Teenage medal winners have been the talk of India's most successful Asian Games campaign ever and while the likes of shooters Saurabh Chaudhary and Shardul Vihan have been in the limelight, there is one teen star who has silently sailed to a podium finish.
Sixteen-year-old Harshita Tomar, who won a bronze in the Open Laser 4.7 sailing category in the Asian Games, is the second youngest medallist after Chaudhary to win a medal at the Asian Games.
It has been a crazy four days in the capital for the Bhopal-based sailor and her parents. A product of the Madhya Pradesh government's Water Sports Academy under the Department of Sports and Youth Wing, the class 10 student has a very serene air about her. Harshita listens carefully and responds in a measured manner.
After meeting with Prime Minister Narendra Modi as well as attending a felicitation organised by the Union ministry of youth affairs and sports and also one back home in Bhopal organised by the state government, Harshita was felicitated on Thursday by Alok Kumar Verma, Director, Central Bureau of Investigation at the bureau's headquarters in New Delhi. Harshita's mother, Rani, is a CBI constable posted in Bhopal and gets the support of her department when it comes to ensuring her daughter's sailing ambitions are fulfilled.
Understated, but supremely confident about her ability, the soft spoken teen was very matter-of-fact about her achievement. Harshita competed in the Open category against the boys, and finished on the podium―the only girl to do so. In fact, she was the only girl to finish in the top 10 in her category.

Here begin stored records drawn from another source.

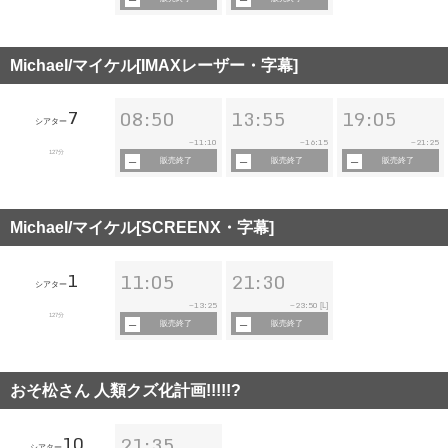
Michael/マイケル[IMAXレーザー・字幕]
7
08:50
13:55
19:05
シアター
11:10
16:15
21:25
~
~
~
127分
販売終了
販売終了
販売終了
Michael/マイケル[SCREENX・字幕]
1
11:05
21:30
シアター
13:25
23:50
~
~
[L]
127分
販売終了
販売終了
おそ松さん 人類クズ化計画!!!!!?
10
21:35
シアター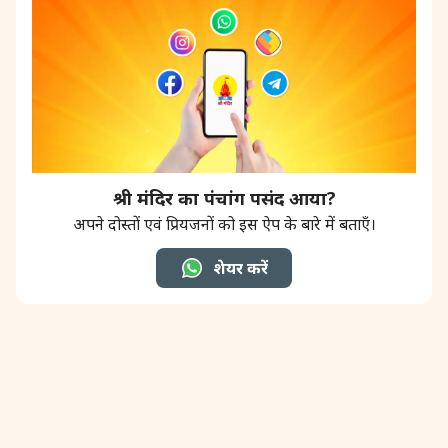
31 August, 2026
Kajari Teej
31 August, 2026
Maha Sangada Hara Chathurti
श्री मंदिर का पंचांग पसंद आया?
अपने दोस्तों एवं प्रियजनों को इस ऐप के बारे में बताएँ।
शेयर करें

“Actually if I was competing at home, my bronze in the Open category would have been a gold,” Harshita said, flanked by her parents at the CBI headquarter's ahead of her meeting with Verma. “We practice with boys in our training. Our nationals are also combined events,” she said.
Harshita started as a swimmer―her father Devendra Singh Tomar, an executive in a leading Hindi newspaper group in Bhopal taught her how to swim at the age of two. It was while she was participating in a swimming competition in Hoshangabad that she got selected by the coaches at the water sports department for sailing, finding her body weight and height apt for the Laser class. Harshita's family originally hails from Hoshangabad, the city on the banks of river Narmada. It is not surprising that the connection between Harshita and the water is a strong one.
Harshita was 12 years old at the time. The family took a big call and decided to move base to Bhopal for their daughter to pursue her sailing dreams. She was to give her class 10 board exams this year but had to give them a miss after qualifying for the Asian Games.
“She informed us that she has been selected for Asian Games and will have to go abroad for training and cannot give the exams. We were very perturbed as this was the class 10 boards, but my wife and I then concurred that while she can give her exams next year, Asian Games wont happen till next four years and we decided to let her miss the boards. Even the CBSE officials in Bhopal supported us and guided us that she can give the exams through the Open school,” said her father Devendra Singh Tomar.
Sailing, without doubt, is an expensive sport―credit to the state government for ensuring the necessary equipment was provided. The Open Laser 4.7 category is not an Olympic event though. Harshita has no direct funding from the Union government's National Sports Development Fund or the Target Olympic Podium Scheme. She credits the training stint organised by the foreign coach Alexander Denisiuc for being extremely helpful ahead of the crucial qualifying event.
“Alex sir was extremely supportive during the Asian Games. He would continuously encourage me, explain to me even if a few races didn't go too well. He has the experience and he would share his with us,” said Harshita.
Harshita also credits three of her national coaches who have trained her so far. These coaches are funded by the Sports Authority of India.
The hiring of the three foreign coaches including Alexander was more by chance than design―they came in only six months before the Asian Games. The state of affairs in the Yachting Association of India is quite messy with issues of selection, court cases by sailors past and present as well as the hiring of controversial foreign coach Pete Conway.